Larysa Latynina of the Soviet Union lost the all-round gymnastics title to Vera Caslavska of Czechoslovakia but collected six more medals to bring her total to 18: nine gold, five silver and four bronze.
1968 MEXICO CITY
This was the year when student-led strikes in France almost toppled General de Gaulle and Soviet tanks wiped out Prague's attempts to throw out Communism. Students in Mexico disagreed about state money being spent on the Olympics and staged a series of protests, all broken up violently by the police.
IOC president Avery Brundage warned the president, Diaz Ordez, that if there were demonstrations at the Olympic sites the Games would be cancelled. Ten days before the Games were to begin the army opened fire on a peaceful rally and killed nearly 300.
The IOC refused to take a stand and described it as a local affair.
Two weeks later, sprinters Tommie Smith and John Carlos raised their fists in a Black Power salute during the American anthem.

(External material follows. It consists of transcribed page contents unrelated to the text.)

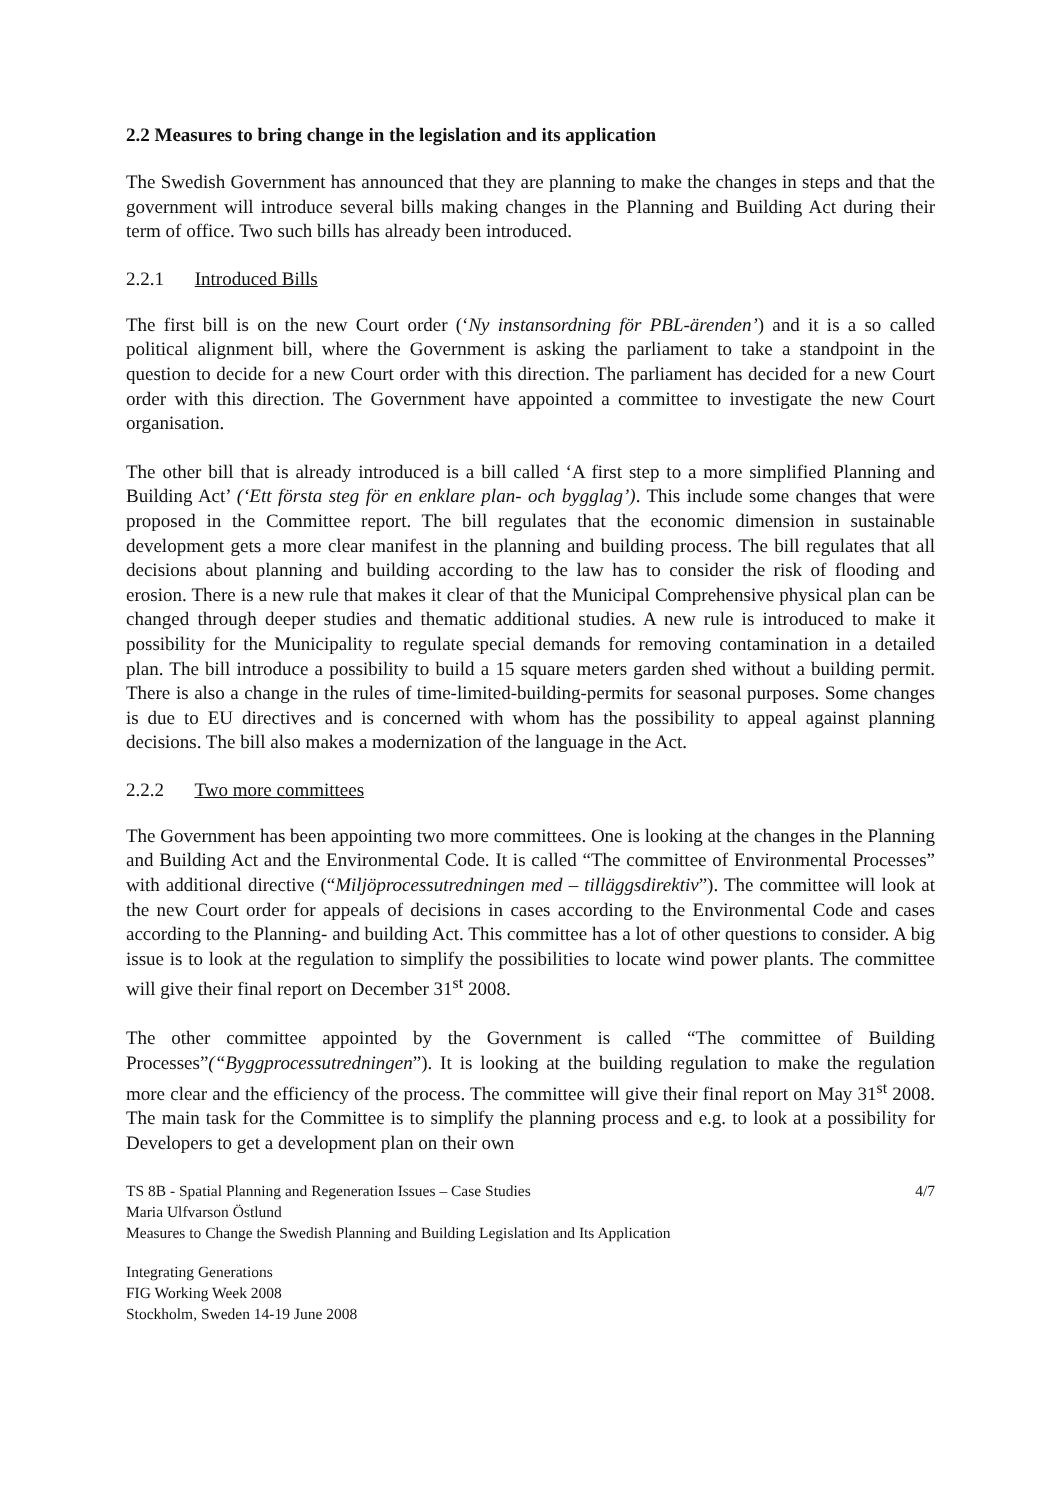2.2 Measures to bring change in the legislation and its application
The Swedish Government has announced that they are planning to make the changes in steps and that the government will introduce several bills making changes in the Planning and Building Act during their term of office. Two such bills has already been introduced.
2.2.1 Introduced Bills
The first bill is on the new Court order (‘Ny instansordning för PBL-ärenden’) and it is a so called political alignment bill, where the Government is asking the parliament to take a standpoint in the question to decide for a new Court order with this direction. The parliament has decided for a new Court order with this direction. The Government have appointed a committee to investigate the new Court organisation.
The other bill that is already introduced is a bill called ‘A first step to a more simplified Planning and Building Act’ (‘Ett första steg för en enklare plan- och bygglag’). This include some changes that were proposed in the Committee report. The bill regulates that the economic dimension in sustainable development gets a more clear manifest in the planning and building process. The bill regulates that all decisions about planning and building according to the law has to consider the risk of flooding and erosion. There is a new rule that makes it clear of that the Municipal Comprehensive physical plan can be changed through deeper studies and thematic additional studies. A new rule is introduced to make it possibility for the Municipality to regulate special demands for removing contamination in a detailed plan. The bill introduce a possibility to build a 15 square meters garden shed without a building permit. There is also a change in the rules of time-limited-building-permits for seasonal purposes. Some changes is due to EU directives and is concerned with whom has the possibility to appeal against planning decisions. The bill also makes a modernization of the language in the Act.
2.2.2 Two more committees
The Government has been appointing two more committees. One is looking at the changes in the Planning and Building Act and the Environmental Code. It is called “The committee of Environmental Processes” with additional directive (“Miljöprocessutredningen med – tilläggsdirektiv”). The committee will look at the new Court order for appeals of decisions in cases according to the Environmental Code and cases according to the Planning- and building Act. This committee has a lot of other questions to consider. A big issue is to look at the regulation to simplify the possibilities to locate wind power plants. The committee will give their final report on December 31<sup>st</sup> 2008.
The other committee appointed by the Government is called “The committee of Building Processes”(“Byggprocessutredningen”). It is looking at the building regulation to make the regulation more clear and the efficiency of the process. The committee will give their final report on May 31<sup>st</sup> 2008. The main task for the Committee is to simplify the planning process and e.g. to look at a possibility for Developers to get a development plan on their own
TS 8B - Spatial Planning and Regeneration Issues – Case Studies 4/7
Maria Ulfvarson Östlund
Measures to Change the Swedish Planning and Building Legislation and Its Application
Integrating Generations
FIG Working Week 2008
Stockholm, Sweden 14-19 June 2008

"A nasty demonstration against the United States flag by Negroes," was Brundage's response and the two men were thrown out.

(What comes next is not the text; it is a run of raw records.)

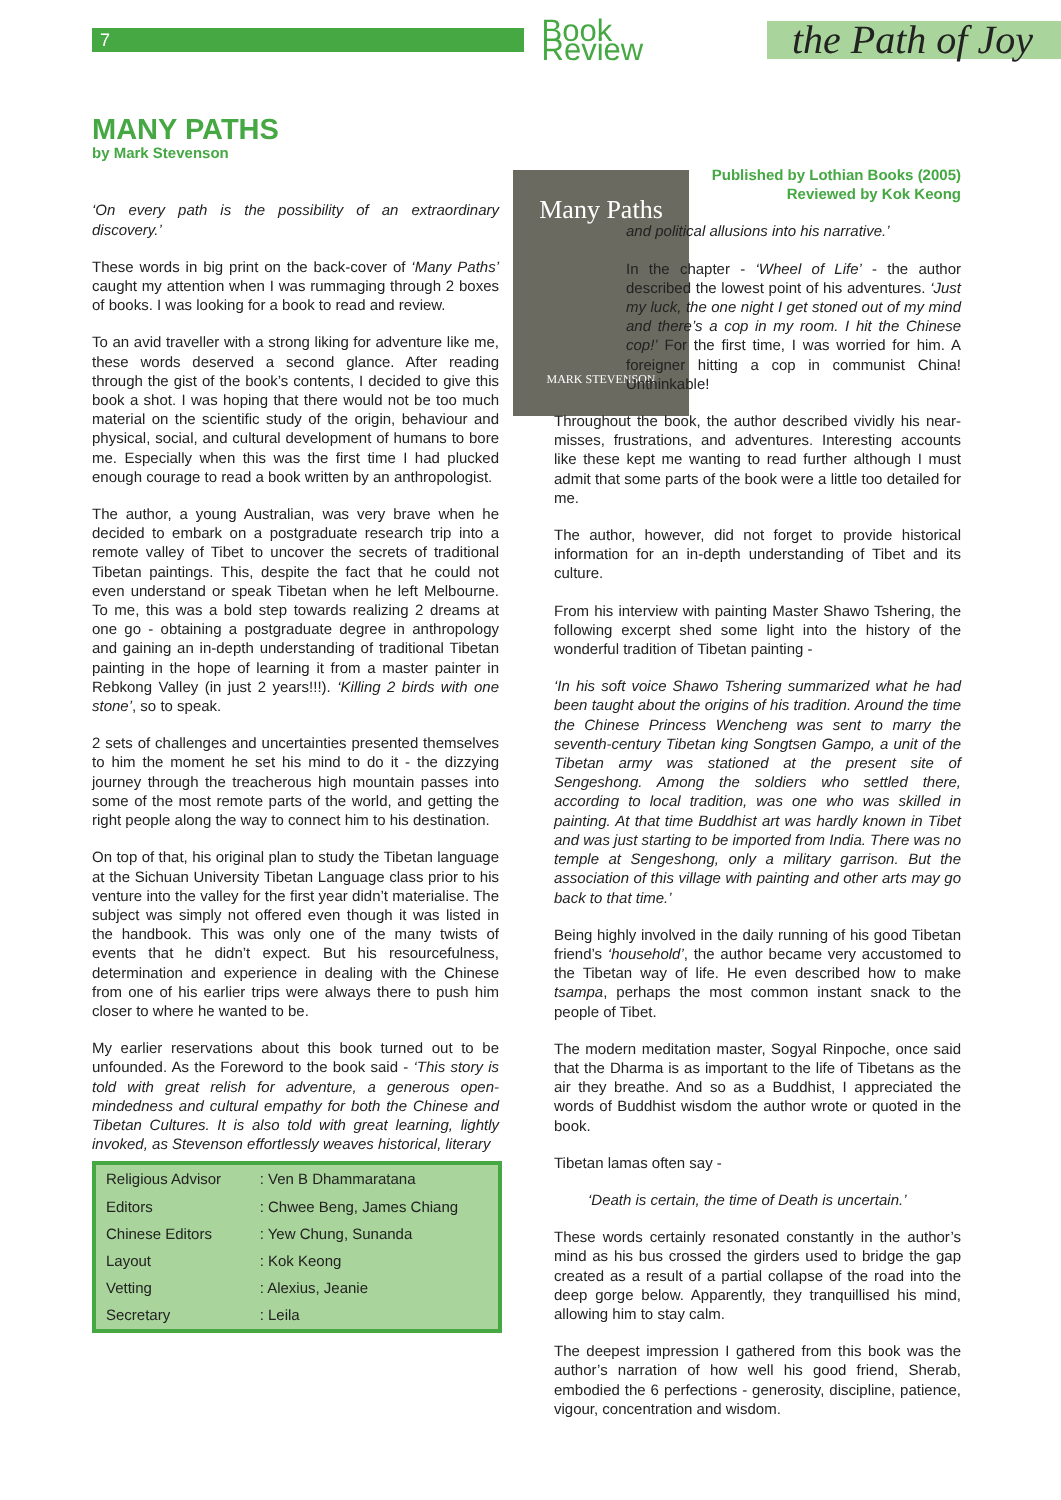7
Book Review
the Path of Joy
MANY PATHS
by Mark Stevenson
Many Paths
MARK STEVENSON
‘On every path is the possibility of an extraordinary discovery.’
These words in big print on the back-cover of ‘Many Paths’ caught my attention when I was rummaging through 2 boxes of books. I was looking for a book to read and review.
To an avid traveller with a strong liking for adventure like me, these words deserved a second glance. After reading through the gist of the book’s contents, I decided to give this book a shot. I was hoping that there would not be too much material on the scientific study of the origin, behaviour and physical, social, and cultural development of humans to bore me. Especially when this was the first time I had plucked enough courage to read a book written by an anthropologist.
The author, a young Australian, was very brave when he decided to embark on a postgraduate research trip into a remote valley of Tibet to uncover the secrets of traditional Tibetan paintings. This, despite the fact that he could not even understand or speak Tibetan when he left Melbourne. To me, this was a bold step towards realizing 2 dreams at one go - obtaining a postgraduate degree in anthropology and gaining an in-depth understanding of traditional Tibetan painting in the hope of learning it from a master painter in Rebkong Valley (in just 2 years!!!). ‘Killing 2 birds with one stone’, so to speak.
2 sets of challenges and uncertainties presented themselves to him the moment he set his mind to do it - the dizzying journey through the treacherous high mountain passes into some of the most remote parts of the world, and getting the right people along the way to connect him to his destination.
On top of that, his original plan to study the Tibetan language at the Sichuan University Tibetan Language class prior to his venture into the valley for the first year didn’t materialise. The subject was simply not offered even though it was listed in the handbook. This was only one of the many twists of events that he didn’t expect. But his resourcefulness, determination and experience in dealing with the Chinese from one of his earlier trips were always there to push him closer to where he wanted to be.
My earlier reservations about this book turned out to be unfounded. As the Foreword to the book said - ‘This story is told with great relish for adventure, a generous open-mindedness and cultural empathy for both the Chinese and Tibetan Cultures. It is also told with great learning, lightly invoked, as Stevenson effortlessly weaves historical, literary
| Religious Advisor | : Ven B Dhammaratana |
| Editors | : Chwee Beng, James Chiang |
| Chinese Editors | : Yew Chung, Sunanda |
| Layout | : Kok Keong |
| Vetting | : Alexius, Jeanie |
| Secretary | : Leila |
Published by Lothian Books (2005)
Reviewed by Kok Keong
and political allusions into his narrative.’
In the chapter - ‘Wheel of Life’ - the author described the lowest point of his adventures. ‘Just my luck, the one night I get stoned out of my mind and there’s a cop in my room. I hit the Chinese cop!’ For the first time, I was worried for him. A foreigner hitting a cop in communist China! Unthinkable!
Throughout the book, the author described vividly his near-misses, frustrations, and adventures. Interesting accounts like these kept me wanting to read further although I must admit that some parts of the book were a little too detailed for me.
The author, however, did not forget to provide historical information for an in-depth understanding of Tibet and its culture.
From his interview with painting Master Shawo Tshering, the following excerpt shed some light into the history of the wonderful tradition of Tibetan painting -
‘In his soft voice Shawo Tshering summarized what he had been taught about the origins of his tradition. Around the time the Chinese Princess Wencheng was sent to marry the seventh-century Tibetan king Songtsen Gampo, a unit of the Tibetan army was stationed at the present site of Sengeshong. Among the soldiers who settled there, according to local tradition, was one who was skilled in painting. At that time Buddhist art was hardly known in Tibet and was just starting to be imported from India. There was no temple at Sengeshong, only a military garrison. But the association of this village with painting and other arts may go back to that time.’
Being highly involved in the daily running of his good Tibetan friend’s ‘household’, the author became very accustomed to the Tibetan way of life. He even described how to make tsampa, perhaps the most common instant snack to the people of Tibet.
The modern meditation master, Sogyal Rinpoche, once said that the Dharma is as important to the life of Tibetans as the air they breathe. And so as a Buddhist, I appreciated the words of Buddhist wisdom the author wrote or quoted in the book.
Tibetan lamas often say -
‘Death is certain, the time of Death is uncertain.’
These words certainly resonated constantly in the author’s mind as his bus crossed the girders used to bridge the gap created as a result of a partial collapse of the road into the deep gorge below. Apparently, they tranquillised his mind, allowing him to stay calm.
The deepest impression I gathered from this book was the author’s narration of how well his good friend, Sherab, embodied the 6 perfections - generosity, discipline, patience, vigour, concentration and wisdom.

Significantly, the civil rights protest was supported by Australia's Peter Norman, the silver medal winner.
Mexico City's rareified air helped athletes set records in the sprint events.
Bob Beamon jumped 29ft 5in (8.90m) for a world record that would remain unbeaten for 23 years.
But the distance runners suffered -- unless they were from the east African plateau.
Kip Keino won the 1,500m and a silver in 5,000m when a tactical error let in Tunisian Mohammed Gammoudi as Kenya won their first ever gold medals. Naftali Temu won the 10,000m and Amos Biwot the steeplechase. Ethiopia's Mamo Wolde won the marathon.
Dick Fosbury, whose jump was nicknamed the flip but later became the flop, won the high jump and dicus thrower Al Oerter became the first man to win four athletic golds.
But the hero of Mexico was Vera Caslavska, the defending All-round gymnastic champion from Czechoslovakia who had publicly come out against Soviet involvement in her country before Leonid Brezhnev sent the tanks in.
She was eventually allowed to go to Mexico where she captivated the crowds, adding four gold medals and two silvers to the three gold and two silver she had won in Tokyo.